(Page images and extracted text)
◆ ◆ ◆ ◆ ◆ ◆ ◆
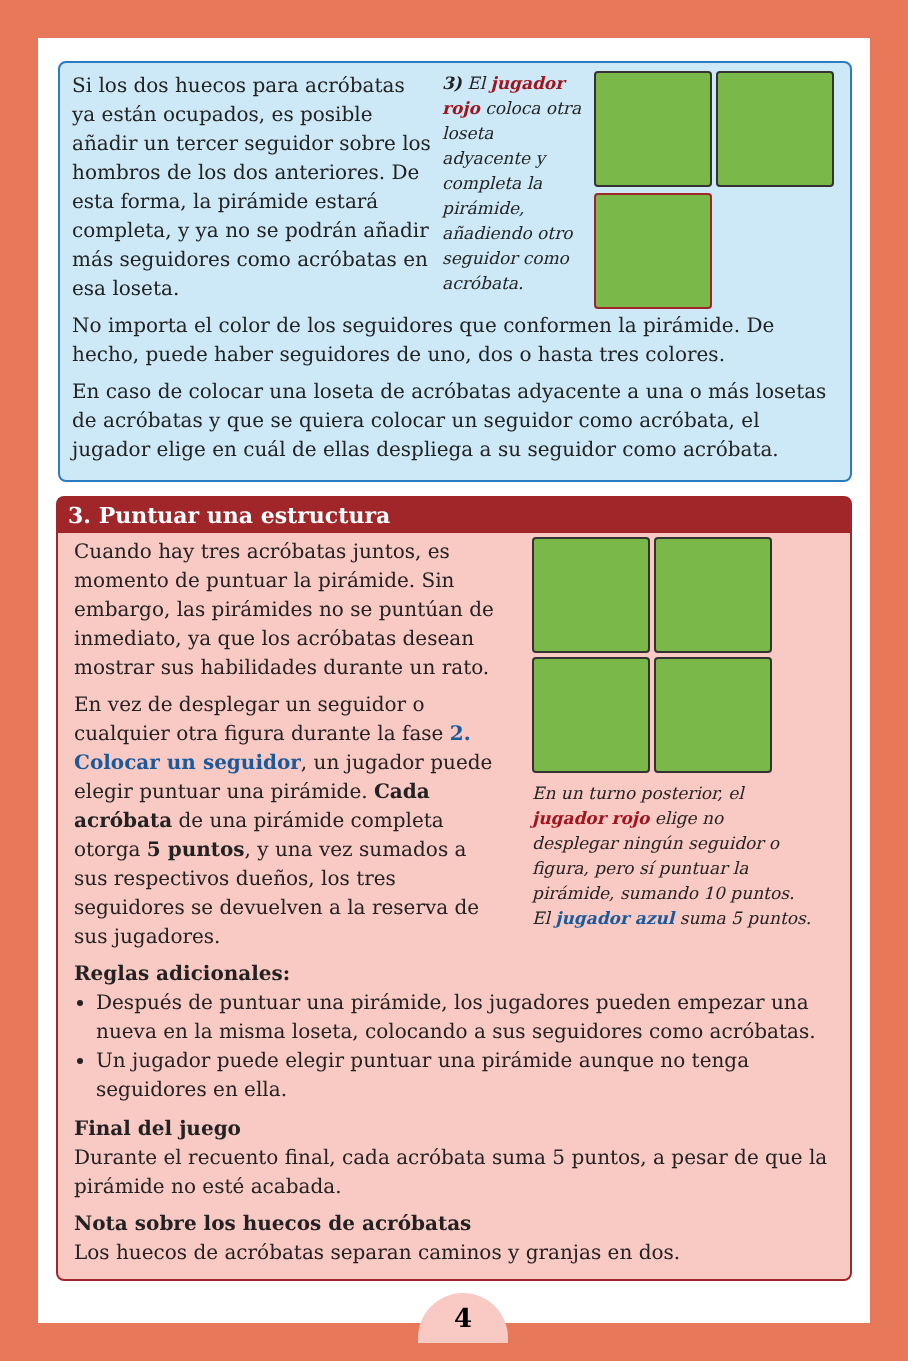Si los dos huecos para acróbatas ya están ocupados, es posible añadir un tercer seguidor sobre los hombros de los dos anteriores. De esta forma, la pirámide estará completa, y ya no se podrán añadir más seguidores como acróbatas en esa loseta.
3) El jugador rojo coloca otra loseta adyacente y completa la pirámide, añadiendo otro seguidor como acróbata.
No importa el color de los seguidores que conformen la pirámide. De hecho, puede haber seguidores de uno, dos o hasta tres colores.
En caso de colocar una loseta de acróbatas adyacente a una o más losetas de acróbatas y que se quiera colocar un seguidor como acróbata, el jugador elige en cuál de ellas despliega a su seguidor como acróbata.
3. Puntuar una estructura
Cuando hay tres acróbatas juntos, es momento de puntuar la pirámide. Sin embargo, las pirámides no se puntúan de inmediato, ya que los acróbatas desean mostrar sus habilidades durante un rato.
En vez de desplegar un seguidor o cualquier otra figura durante la fase 2. Colocar un seguidor, un jugador puede elegir puntuar una pirámide. Cada acróbata de una pirámide completa otorga 5 puntos, y una vez sumados a sus respectivos dueños, los tres seguidores se devuelven a la reserva de sus jugadores.
En un turno posterior, el jugador rojo elige no desplegar ningún seguidor o figura, pero sí puntuar la pirámide, sumando 10 puntos. El jugador azul suma 5 puntos.
Reglas adicionales:
Después de puntuar una pirámide, los jugadores pueden empezar una nueva en la misma loseta, colocando a sus seguidores como acróbatas.
Un jugador puede elegir puntuar una pirámide aunque no tenga seguidores en ella.
Final del juego
Durante el recuento final, cada acróbata suma 5 puntos, a pesar de que la pirámide no esté acabada.
Nota sobre los huecos de acróbatas
Los huecos de acróbatas separan caminos y granjas en dos.
4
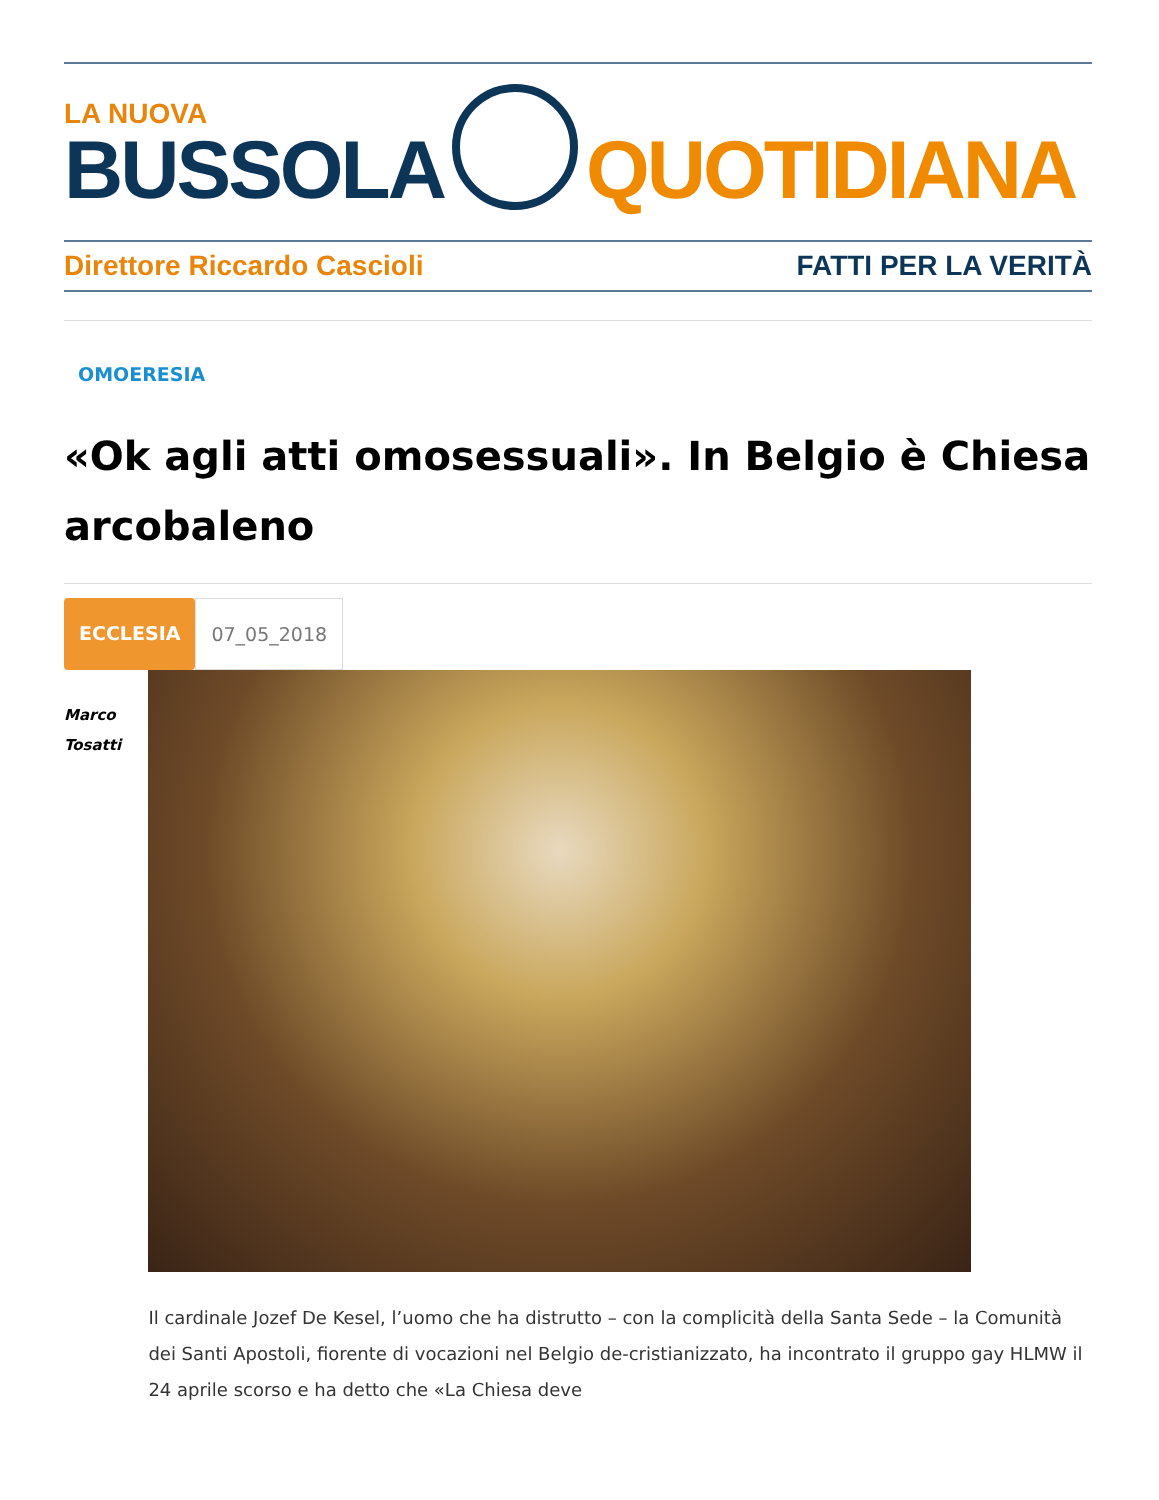LA NUOVA
BUSSOLA
QUOTIDIANA
Direttore Riccardo Cascioli FATTI PER LA VERITÀ
OMOERESIA
«Ok agli atti omosessuali». In Belgio è Chiesa arcobaleno
ECCLESIA 07_05_2018
Marco
Tosatti
Il cardinale Jozef De Kesel, l’uomo che ha distrutto – con la complicità della Santa Sede – la Comunità dei Santi Apostoli, fiorente di vocazioni nel Belgio de-cristianizzato, ha incontrato il gruppo gay HLMW il 24 aprile scorso e ha detto che «La Chiesa deve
◆ ◆ ◆ ◆ ◆ ◆ ◆
• [Problem requirements]:
Retype only the lines above between the line with "3. Puntuar una estructura" and the line with "En vez de desplegar", counting those two lines as well, and keep every character as it is.

• [The completed task]:
3. Puntuar una estructura
Cuando hay tres acróbatas juntos, es momento de puntuar la pirámide. Sin embargo, las pirámides no se puntúan de inmediato, ya que los acróbatas desean mostrar sus habilidades durante un rato.
En vez de desplegar un seguidor o cualquier otra figura durante la fase 2. Colocar un seguidor, un jugador puede elegir puntuar una pirámide. Cada acróbata de una pirámide completa otorga 5 puntos, y una vez sumados a sus respectivos dueños, los tres seguidores se devuelven a la reserva de sus jugadores.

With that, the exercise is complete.